The auditorium was filled with the buzz of many voices, but as the pastor of All People's advanced down the aisle, this hum gradually ceased, and every eye was turned upon the man, who tall and grave, with features slightly wasted, nevertheless wore a look serenely confident and even happy.

This expression in itself was instant occasion for wonder and surprise. Was this man really unbreakable? Knowing nothing of what had happened in the day to encourage its pastor and make him strong, his congregation was much better prepared to see him as Bessie had found him three hours before than as he now appeared.

There were glances also for the faithful Rose, pale and worn, but bearing herself with true Hampstead dignity; for aggressive, wizened Dick, and for Tayna, emotional and ready, as usual, for tears or laughter. But there were more than glances for the lady who walked at the pastor's side proudly, with a possessive air as if she owned him and were glad to own him. There was searching scrutiny and attempt at appraisal.

All People's had never seen this woman before. She looked young; yet bore herself like a person of consequence. She was beautiful, but the dignity of her beauty was detracted from by dimples. Yet with the dimples went a masterful self-possession and a chin that was a trifle square and to-night just a trifle thrust out, while her head was a little tilted back and her blue eyes were a little aglint with shafts of a light something like defiance, as if to say: "Hurt him at your peril. Take him from me if you can!"

Who was she? No one knew. Everybody asked; but no one answered.

After standing in the aisle before his family pew, while Rose, Dick, Tayna, and Bessie filed in before him, the minister stood for a moment surveying the scene. As he looked, the serenity upon his features gave way to pain. The situation saddened him inexpressibly. He was like a refugee who returns to find his home ruined by the ravages of war. How peaceful and how helpful had been the atmosphere of All People's! How happily he had seen its walls rise and its pews fill! How many good impulses had been started there! What a pity that the note of inquisition and of persecution should now be sounded. How sad that strife should come! And over him of all beings! He had often looked upon a congregation torn by dissensions concerning its pastor, and he had said that no church should ever undo itself over him. When his time came to go, he would go quietly.

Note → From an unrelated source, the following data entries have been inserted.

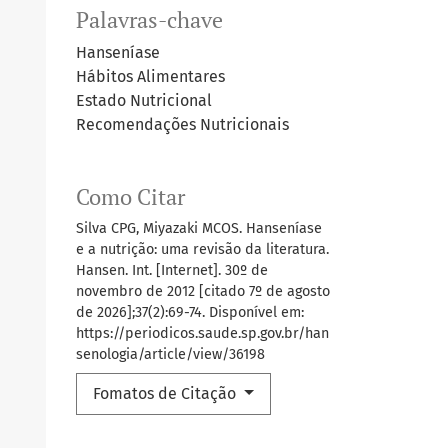
Palavras-chave
Hanseníase
Hábitos Alimentares
Estado Nutricional
Recomendações Nutricionais
Como Citar
Silva CPG, Miyazaki MCOS. Hanseníase
e a nutrição: uma revisão da literatura.
Hansen. Int. [Internet]. 30º de
novembro de 2012 [citado 7º de agosto
de 2026];37(2):69-74. Disponível em:
https://periodicos.saude.sp.gov.br/han
senologia/article/view/36198
Fomatos de Citação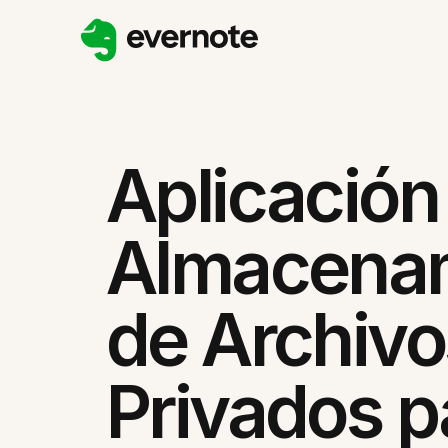
Aplicación
Almacena
de Archivo
Privados p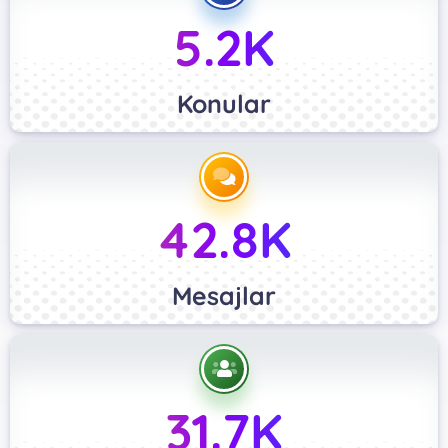
5.2K
Konular
42.8K
Mesajlar
31.7K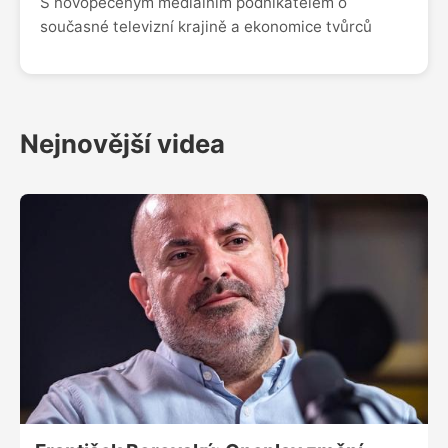
S novopečeným mediálním podnikatelem o
současné televizní krajině a ekonomice tvůrců
Nejnovější videa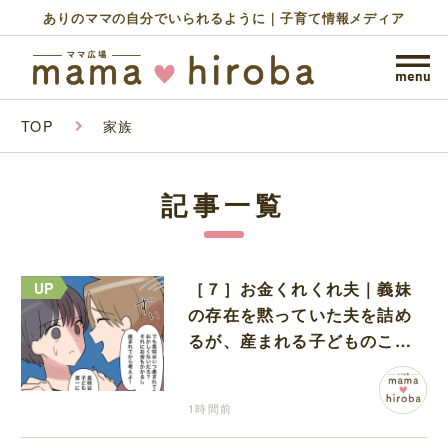
ありのママの自分でいられるように｜子育て情報メディア
TOP
家族
記事一覧
［７］お金くれくれ夫｜義妹
の存在を黙っていた夫を詰め
るが、産まれる子どものこと
を第一に考えてと流される
1時間前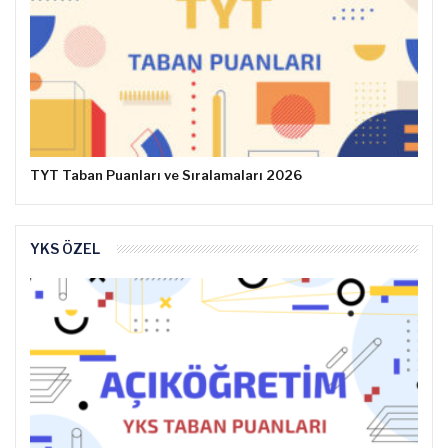
TYT Taban Puanları ve Sıralamaları 2026
YKS ÖZEL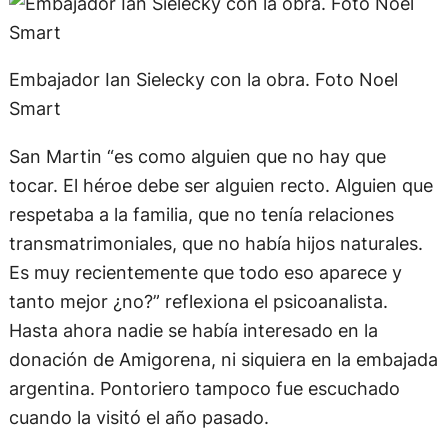
Embajador Ian Sielecky con la obra. Foto Noel
Smart
San Martin “es como alguien que no hay que
tocar. El héroe debe ser alguien recto. Alguien que
respetaba a la familia, que no tenía relaciones
transmatrimoniales, que no había hijos naturales.
Es muy recientemente que todo eso aparece y
tanto mejor ¿no?” reflexiona el psicoanalista.
Hasta ahora nadie se había interesado en la
donación de Amigorena, ni siquiera en la embajada
argentina. Pontoriero tampoco fue escuchado
cuando la visitó el año pasado.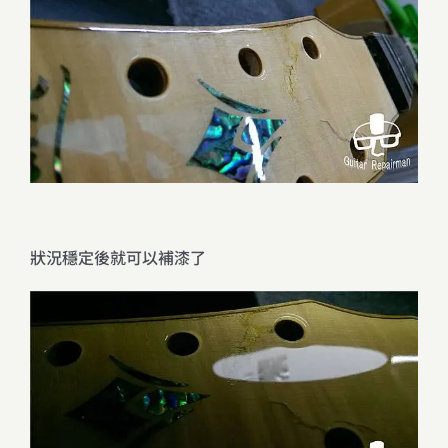
狀況穩定後就可以補漆了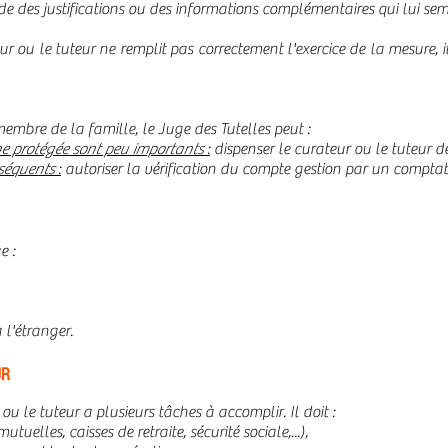
de des justifications ou des informations complémentaires qui lui sem
 ou le tuteur ne remplit pas correctement l'exercice de la mesure, il
membre de la famille, le Juge des Tutelles peut :
nne protégée sont peu importants
:
dispenser le curateur ou le tuteur d
nséquents
:
autoriser la vérification du compte gestion par un compt
e :
l'étranger.
UR
ou le tuteur a plusieurs tâches à accomplir. Il doit :
uelles, caisses de retraite, sécurité sociale,...),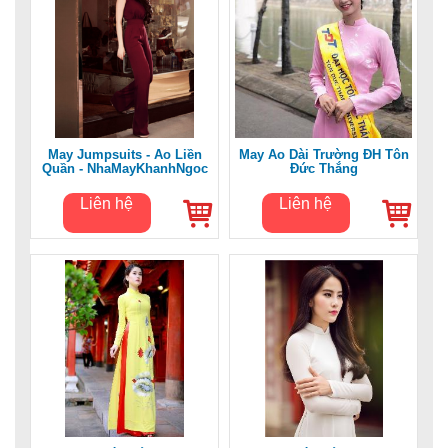
May Jumpsuits - Áo Liền
May Áo Dài Trường ĐH Tôn
Quần - NhaMayKhanhNgoc
Đức Thắng
Liên hệ
Liên hệ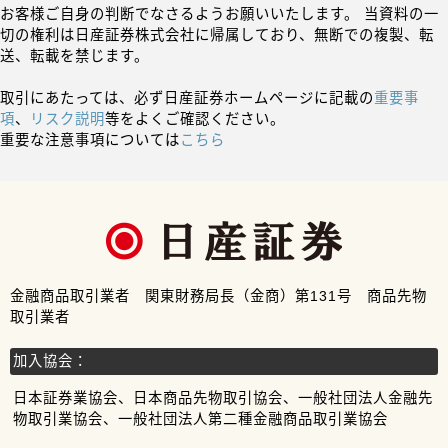
お客様ご自身の判断でなさるようお願いいたします。 当資料の一
切の権利は日産証券株式会社に帰属しており、無断での複製、転
送、転載を禁じます。
取引にあたっては、必ず日産証券ホームページに記載の
重要事
項
、
リスク説明
等をよくご確認ください。
重要な注意事項については
こちら
金融商品取引業者 関東財務局長（金商）第131号 商品先物
取引業者
加入協会：
日本証券業協会、日本商品先物取引協会、一般社団法人金融先
物取引業協会、一般社団法人第二種金融商品取引業協会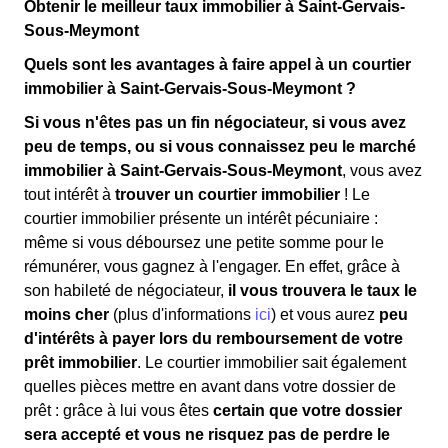
Obtenir le meilleur taux immobilier à Saint-Gervais-
Sous-Meymont
Quels sont les avantages à faire appel à un courtier
immobilier à Saint-Gervais-Sous-Meymont ?
Si vous n'êtes pas un fin négociateur, si vous avez
peu de temps, ou si vous connaissez peu le marché
immobilier à Saint-Gervais-Sous-Meymont
, vous avez
tout intérêt à
trouver un courtier immobilier
! Le
courtier immobilier présente un intérêt pécuniaire :
même si vous déboursez une petite somme pour le
rémunérer, vous gagnez à l'engager. En effet, grâce à
son habileté de négociateur,
il vous trouvera le taux le
moins cher
(plus d'informations
ici
) et vous aurez
peu
d'intérêts à payer lors du remboursement de votre
prêt immobilier
. Le courtier immobilier sait également
quelles pièces mettre en avant dans votre dossier de
prêt : grâce à lui vous êtes
certain que votre dossier
sera accepté et vous ne risquez pas de perdre le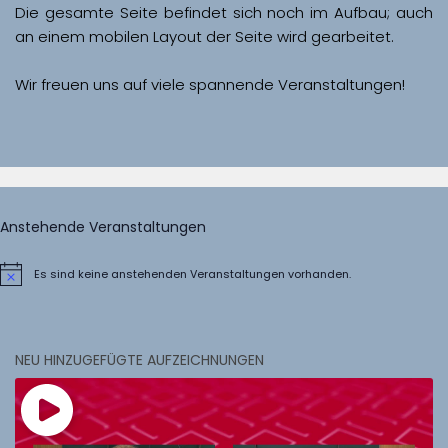
Die gesamte Seite befindet sich noch im Aufbau; auch 
Wir freuen uns auf viele spannende Veranstaltungen!
Anstehende Veranstaltungen
Es sind keine anstehenden Veranstaltungen vorhanden.
Hinweis
NEU HINZUGEFÜGTE AUFZEICHNUNGEN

Yet now he was not going quietly, but that was because he felt it was not himself that was involved; instead it was a principle. Either this congregation existed to mediate love, helpfulness, and a charitable spirit to the world, or it had no reason for existence at all. It had better be disrupted, this gallery fall, this altar crumble, these walls collapse, these people be scattered to the winds, than All People's become a society for the advancement of pharisaism.

He noted that the gallery was packed, but on the main floor empty spaces stared at him from the central tier of pews. Half of All People's members must have remained away. John realized with new emotion what this meant: that there were men and women in his congregation who could not see their pastor arraigned like this, who could not bear to witness the rising waves of bitterness, the charges and the counter-charges, the incriminations, the malicious spirit of partisanship which invariably breaks out in times like these. But it meant too that these same soft-hearted folk were also soft in the spine; unwilling to take a stand with him; unwilling to be recorded pro or con upon a great issue like this; people for whom he had done a service so great that they could not now turn down their thumbs against him, yet lacking in the strength of character either to sit as his judges or to cast a vote in his favor.

From this thought of jelly-fish the minister turned, almost with relief to where, stretching widely behind the Burbeck pew, was a mass of close-packed faces, with super-heated resolution depicted upon their features. The bearing of these partisans in itself reflected how they had been solicited, inflamed, and organized. They were there like an army to follow their leader.

Good people, too, some of them! Doctor Hampstead's very best people. Yet to recognize them and their mood gave him a sense of personal power. He believed that he could walk over there and talk to these people ten minutes, and they would break like sheep from the leadership of Brother Burbeck. They would come pressing around him with tears and expressions of confidence. But it was not in John's purpose to do that. He was on trial. If on the record of his life among them, these people could condemn and oust him, his work had been a failure. It was as well to know it.